■ **Your instructions**
From the records below, transcribe exactly the lines that begin at the line with "M 851,762 L 906,691" and end at the line with "M 32,362 L 368,596", both included.

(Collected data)
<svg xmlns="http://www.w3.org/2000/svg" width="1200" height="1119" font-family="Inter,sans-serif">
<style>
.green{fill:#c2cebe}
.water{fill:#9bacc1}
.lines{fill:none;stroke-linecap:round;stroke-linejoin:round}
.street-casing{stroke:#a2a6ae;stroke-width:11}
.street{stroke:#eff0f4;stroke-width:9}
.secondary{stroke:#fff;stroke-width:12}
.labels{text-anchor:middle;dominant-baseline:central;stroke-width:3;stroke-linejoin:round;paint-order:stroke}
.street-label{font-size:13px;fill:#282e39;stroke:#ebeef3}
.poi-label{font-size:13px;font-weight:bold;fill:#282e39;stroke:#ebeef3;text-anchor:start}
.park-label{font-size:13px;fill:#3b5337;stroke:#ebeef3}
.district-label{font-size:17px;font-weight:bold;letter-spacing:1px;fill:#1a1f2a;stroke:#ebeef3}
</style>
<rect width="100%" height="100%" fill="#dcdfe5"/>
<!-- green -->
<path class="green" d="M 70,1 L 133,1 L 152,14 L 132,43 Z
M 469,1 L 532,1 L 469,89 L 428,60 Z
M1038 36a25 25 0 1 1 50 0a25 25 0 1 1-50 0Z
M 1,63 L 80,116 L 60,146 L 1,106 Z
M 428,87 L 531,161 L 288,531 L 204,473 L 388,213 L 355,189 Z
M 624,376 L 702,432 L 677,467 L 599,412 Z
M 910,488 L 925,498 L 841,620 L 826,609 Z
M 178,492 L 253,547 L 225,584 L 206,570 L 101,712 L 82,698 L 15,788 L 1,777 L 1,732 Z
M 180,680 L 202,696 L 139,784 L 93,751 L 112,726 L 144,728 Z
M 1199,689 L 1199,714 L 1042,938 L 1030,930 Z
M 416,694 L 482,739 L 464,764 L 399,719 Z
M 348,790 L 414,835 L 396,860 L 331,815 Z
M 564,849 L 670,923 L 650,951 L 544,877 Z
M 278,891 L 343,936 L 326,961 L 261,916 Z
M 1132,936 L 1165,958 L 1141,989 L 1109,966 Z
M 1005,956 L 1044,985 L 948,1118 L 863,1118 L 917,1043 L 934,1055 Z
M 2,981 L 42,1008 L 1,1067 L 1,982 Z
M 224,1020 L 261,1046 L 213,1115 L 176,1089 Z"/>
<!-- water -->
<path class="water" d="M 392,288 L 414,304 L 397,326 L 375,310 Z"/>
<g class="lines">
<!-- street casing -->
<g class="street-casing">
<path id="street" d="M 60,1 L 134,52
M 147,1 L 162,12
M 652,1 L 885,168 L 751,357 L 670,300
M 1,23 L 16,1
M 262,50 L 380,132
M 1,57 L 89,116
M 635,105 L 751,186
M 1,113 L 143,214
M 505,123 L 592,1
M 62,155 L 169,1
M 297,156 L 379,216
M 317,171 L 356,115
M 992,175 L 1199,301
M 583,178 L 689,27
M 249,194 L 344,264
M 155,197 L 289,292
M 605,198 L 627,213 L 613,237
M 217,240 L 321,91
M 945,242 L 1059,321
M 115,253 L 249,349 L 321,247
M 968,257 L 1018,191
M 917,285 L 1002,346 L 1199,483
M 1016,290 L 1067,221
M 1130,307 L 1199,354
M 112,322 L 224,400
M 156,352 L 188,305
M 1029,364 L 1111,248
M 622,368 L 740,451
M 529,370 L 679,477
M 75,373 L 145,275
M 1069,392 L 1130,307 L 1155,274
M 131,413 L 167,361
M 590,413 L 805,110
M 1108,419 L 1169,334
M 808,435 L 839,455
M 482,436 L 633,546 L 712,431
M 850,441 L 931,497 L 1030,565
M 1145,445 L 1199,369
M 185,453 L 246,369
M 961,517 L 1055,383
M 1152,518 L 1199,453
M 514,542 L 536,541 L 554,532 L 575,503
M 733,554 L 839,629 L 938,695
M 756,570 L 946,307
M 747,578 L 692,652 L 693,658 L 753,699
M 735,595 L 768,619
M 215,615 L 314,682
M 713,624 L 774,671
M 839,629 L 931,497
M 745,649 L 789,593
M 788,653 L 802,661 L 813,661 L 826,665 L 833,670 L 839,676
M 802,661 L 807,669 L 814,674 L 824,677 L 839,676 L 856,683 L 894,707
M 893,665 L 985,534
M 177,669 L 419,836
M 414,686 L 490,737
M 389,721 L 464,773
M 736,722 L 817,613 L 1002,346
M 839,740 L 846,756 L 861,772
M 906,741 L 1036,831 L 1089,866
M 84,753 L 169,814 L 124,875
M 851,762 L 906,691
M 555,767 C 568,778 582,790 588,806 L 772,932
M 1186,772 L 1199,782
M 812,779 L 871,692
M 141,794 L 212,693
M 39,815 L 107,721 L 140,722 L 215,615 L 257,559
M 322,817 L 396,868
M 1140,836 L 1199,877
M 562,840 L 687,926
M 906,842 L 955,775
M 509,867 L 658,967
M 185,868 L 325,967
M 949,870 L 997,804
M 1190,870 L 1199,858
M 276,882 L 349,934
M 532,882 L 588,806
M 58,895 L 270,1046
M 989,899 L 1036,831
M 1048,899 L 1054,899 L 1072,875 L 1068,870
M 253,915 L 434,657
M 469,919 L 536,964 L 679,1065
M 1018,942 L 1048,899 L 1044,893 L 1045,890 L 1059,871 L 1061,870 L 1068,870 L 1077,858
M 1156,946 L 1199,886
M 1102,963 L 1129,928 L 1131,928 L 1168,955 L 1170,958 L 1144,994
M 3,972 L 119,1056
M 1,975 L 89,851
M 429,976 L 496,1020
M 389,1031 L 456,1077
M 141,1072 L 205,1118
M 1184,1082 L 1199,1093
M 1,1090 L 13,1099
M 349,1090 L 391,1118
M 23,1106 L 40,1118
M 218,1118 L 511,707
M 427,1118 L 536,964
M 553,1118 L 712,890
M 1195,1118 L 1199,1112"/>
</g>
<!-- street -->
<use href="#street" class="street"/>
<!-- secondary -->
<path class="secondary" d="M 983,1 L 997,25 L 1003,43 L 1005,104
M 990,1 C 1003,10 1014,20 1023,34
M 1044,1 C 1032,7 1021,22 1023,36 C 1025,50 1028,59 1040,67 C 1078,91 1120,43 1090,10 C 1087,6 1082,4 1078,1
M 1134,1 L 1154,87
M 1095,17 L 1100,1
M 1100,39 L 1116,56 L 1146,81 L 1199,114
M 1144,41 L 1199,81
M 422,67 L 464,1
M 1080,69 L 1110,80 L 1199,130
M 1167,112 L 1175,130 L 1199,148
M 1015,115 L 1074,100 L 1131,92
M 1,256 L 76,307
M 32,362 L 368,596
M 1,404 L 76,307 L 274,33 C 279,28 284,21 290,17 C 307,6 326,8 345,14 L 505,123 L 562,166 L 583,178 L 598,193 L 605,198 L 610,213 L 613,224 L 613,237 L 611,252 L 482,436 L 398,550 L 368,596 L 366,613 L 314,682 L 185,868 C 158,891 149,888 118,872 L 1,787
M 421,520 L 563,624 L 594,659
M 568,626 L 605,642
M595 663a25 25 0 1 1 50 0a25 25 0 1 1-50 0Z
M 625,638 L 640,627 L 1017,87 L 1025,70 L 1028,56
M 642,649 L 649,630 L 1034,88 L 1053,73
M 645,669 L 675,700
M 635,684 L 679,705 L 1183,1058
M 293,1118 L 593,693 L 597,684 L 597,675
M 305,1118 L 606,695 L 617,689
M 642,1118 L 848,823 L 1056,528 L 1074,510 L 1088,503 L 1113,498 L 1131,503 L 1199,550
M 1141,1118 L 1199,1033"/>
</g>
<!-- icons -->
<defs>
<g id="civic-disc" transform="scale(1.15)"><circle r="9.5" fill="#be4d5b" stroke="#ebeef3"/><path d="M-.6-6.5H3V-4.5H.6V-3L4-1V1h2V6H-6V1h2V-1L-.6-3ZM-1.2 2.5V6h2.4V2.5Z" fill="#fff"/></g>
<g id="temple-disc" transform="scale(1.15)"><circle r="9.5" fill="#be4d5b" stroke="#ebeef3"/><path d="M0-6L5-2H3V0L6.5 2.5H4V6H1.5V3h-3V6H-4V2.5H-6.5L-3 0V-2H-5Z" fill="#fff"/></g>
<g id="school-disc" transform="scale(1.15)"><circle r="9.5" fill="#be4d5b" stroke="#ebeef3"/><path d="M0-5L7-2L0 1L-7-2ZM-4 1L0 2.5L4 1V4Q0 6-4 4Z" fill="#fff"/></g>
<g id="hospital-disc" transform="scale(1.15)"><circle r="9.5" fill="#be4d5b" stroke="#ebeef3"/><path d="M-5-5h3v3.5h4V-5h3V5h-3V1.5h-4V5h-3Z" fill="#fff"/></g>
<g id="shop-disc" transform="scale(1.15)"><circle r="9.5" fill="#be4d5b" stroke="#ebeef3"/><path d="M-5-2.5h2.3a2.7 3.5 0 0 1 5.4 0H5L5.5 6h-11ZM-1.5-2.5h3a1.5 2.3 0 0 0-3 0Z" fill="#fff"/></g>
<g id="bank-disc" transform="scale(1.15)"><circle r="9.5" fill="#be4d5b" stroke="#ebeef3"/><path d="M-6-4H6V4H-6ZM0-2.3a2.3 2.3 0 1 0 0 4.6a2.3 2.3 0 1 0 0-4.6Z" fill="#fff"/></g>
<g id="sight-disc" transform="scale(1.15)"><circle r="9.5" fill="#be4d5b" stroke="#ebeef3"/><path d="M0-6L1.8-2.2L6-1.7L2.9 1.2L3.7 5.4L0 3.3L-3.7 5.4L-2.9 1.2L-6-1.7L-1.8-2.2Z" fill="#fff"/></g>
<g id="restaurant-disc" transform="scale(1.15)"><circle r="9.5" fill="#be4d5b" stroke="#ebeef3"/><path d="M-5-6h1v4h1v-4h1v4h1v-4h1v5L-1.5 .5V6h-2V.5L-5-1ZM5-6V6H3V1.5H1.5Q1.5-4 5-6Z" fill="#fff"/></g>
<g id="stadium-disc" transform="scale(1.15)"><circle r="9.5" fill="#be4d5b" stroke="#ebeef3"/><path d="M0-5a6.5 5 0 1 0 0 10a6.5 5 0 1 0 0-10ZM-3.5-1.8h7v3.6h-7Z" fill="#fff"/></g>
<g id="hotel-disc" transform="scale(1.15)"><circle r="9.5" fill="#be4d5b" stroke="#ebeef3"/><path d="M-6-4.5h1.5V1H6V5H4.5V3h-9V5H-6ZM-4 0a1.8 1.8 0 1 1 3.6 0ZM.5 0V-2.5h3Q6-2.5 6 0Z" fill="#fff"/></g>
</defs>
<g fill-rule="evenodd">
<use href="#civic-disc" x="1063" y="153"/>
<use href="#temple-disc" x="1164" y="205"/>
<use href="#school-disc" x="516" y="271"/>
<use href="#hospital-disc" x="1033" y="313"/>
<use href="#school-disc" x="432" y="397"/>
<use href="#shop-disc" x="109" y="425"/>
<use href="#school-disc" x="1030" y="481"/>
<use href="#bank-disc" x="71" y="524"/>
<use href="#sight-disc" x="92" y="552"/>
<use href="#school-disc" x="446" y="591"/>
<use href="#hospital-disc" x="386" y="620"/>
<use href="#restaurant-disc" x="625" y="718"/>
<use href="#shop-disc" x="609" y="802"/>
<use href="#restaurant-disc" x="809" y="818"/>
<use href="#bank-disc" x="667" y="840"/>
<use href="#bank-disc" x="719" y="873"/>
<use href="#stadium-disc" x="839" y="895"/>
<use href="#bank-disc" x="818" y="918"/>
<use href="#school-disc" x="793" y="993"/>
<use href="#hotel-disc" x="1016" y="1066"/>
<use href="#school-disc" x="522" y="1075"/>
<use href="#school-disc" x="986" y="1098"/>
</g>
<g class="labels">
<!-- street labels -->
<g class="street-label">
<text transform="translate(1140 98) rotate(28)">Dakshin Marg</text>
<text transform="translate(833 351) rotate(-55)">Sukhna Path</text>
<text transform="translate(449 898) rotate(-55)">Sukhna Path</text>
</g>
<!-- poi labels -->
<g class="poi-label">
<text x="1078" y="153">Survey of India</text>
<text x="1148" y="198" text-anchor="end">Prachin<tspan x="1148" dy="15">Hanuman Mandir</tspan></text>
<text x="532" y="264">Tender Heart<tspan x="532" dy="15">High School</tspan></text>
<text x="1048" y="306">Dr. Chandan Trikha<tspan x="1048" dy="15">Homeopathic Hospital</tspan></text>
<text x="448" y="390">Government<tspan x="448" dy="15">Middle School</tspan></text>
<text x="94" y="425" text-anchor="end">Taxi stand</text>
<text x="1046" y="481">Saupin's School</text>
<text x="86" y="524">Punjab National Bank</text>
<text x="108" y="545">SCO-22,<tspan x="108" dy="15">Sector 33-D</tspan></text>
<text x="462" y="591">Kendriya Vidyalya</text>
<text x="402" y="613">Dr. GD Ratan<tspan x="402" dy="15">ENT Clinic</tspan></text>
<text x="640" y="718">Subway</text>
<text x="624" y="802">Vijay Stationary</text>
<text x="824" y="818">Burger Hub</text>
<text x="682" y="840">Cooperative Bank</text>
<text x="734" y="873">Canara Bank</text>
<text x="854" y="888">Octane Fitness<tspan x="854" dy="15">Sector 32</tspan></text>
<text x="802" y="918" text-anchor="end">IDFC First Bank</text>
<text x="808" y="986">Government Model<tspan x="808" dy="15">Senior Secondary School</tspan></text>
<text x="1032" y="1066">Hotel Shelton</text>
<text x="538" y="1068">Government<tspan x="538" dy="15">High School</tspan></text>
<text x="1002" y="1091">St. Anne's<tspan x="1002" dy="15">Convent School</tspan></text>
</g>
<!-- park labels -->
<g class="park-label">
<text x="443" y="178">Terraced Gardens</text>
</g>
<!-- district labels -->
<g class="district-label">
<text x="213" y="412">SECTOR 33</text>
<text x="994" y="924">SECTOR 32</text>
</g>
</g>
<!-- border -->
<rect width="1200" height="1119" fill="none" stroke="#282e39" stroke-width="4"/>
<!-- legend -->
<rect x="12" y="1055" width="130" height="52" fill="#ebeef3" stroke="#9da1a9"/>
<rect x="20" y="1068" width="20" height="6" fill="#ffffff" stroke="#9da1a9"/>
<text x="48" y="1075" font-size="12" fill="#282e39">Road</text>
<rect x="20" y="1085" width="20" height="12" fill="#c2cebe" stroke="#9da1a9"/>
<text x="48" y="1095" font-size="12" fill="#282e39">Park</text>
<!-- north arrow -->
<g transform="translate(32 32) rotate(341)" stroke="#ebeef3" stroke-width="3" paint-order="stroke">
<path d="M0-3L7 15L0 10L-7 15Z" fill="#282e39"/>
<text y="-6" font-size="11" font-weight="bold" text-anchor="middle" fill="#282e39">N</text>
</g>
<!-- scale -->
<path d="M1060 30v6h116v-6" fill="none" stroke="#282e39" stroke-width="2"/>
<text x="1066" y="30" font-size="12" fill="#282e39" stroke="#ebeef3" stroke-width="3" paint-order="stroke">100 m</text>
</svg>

■ **Solution to the problem**
M 851,762 L 906,691
M 555,767 C 568,778 582,790 588,806 L 772,932
M 1186,772 L 1199,782
M 812,779 L 871,692
M 141,794 L 212,693
M 39,815 L 107,721 L 140,722 L 215,615 L 257,559
M 322,817 L 396,868
M 1140,836 L 1199,877
M 562,840 L 687,926
M 906,842 L 955,775
M 509,867 L 658,967
M 185,868 L 325,967
M 949,870 L 997,804
M 1190,870 L 1199,858
M 276,882 L 349,934
M 532,882 L 588,806
M 58,895 L 270,1046
M 989,899 L 1036,831
M 1048,899 L 1054,899 L 1072,875 L 1068,870
M 253,915 L 434,657
M 469,919 L 536,964 L 679,1065
M 1018,942 L 1048,899 L 1044,893 L 1045,890 L 1059,871 L 1061,870 L 1068,870 L 1077,858
M 1156,946 L 1199,886
M 1102,963 L 1129,928 L 1131,928 L 1168,955 L 1170,958 L 1144,994
M 3,972 L 119,1056
M 1,975 L 89,851
M 429,976 L 496,1020
M 389,1031 L 456,1077
M 141,1072 L 205,1118
M 1184,1082 L 1199,1093
M 1,1090 L 13,1099
M 349,1090 L 391,1118
M 23,1106 L 40,1118
M 218,1118 L 511,707
M 427,1118 L 536,964
M 553,1118 L 712,890
M 1195,1118 L 1199,1112"/>
</g>
<!-- street -->
<use href="#street" class="street"/>
<!-- secondary -->
<path class="secondary" d="M 983,1 L 997,25 L 1003,43 L 1005,104
M 990,1 C 1003,10 1014,20 1023,34
M 1044,1 C 1032,7 1021,22 1023,36 C 1025,50 1028,59 1040,67 C 1078,91 1120,43 1090,10 C 1087,6 1082,4 1078,1
M 1134,1 L 1154,87
M 1095,17 L 1100,1
M 1100,39 L 1116,56 L 1146,81 L 1199,114
M 1144,41 L 1199,81
M 422,67 L 464,1
M 1080,69 L 1110,80 L 1199,130
M 1167,112 L 1175,130 L 1199,148
M 1015,115 L 1074,100 L 1131,92
M 1,256 L 76,307
M 32,362 L 368,596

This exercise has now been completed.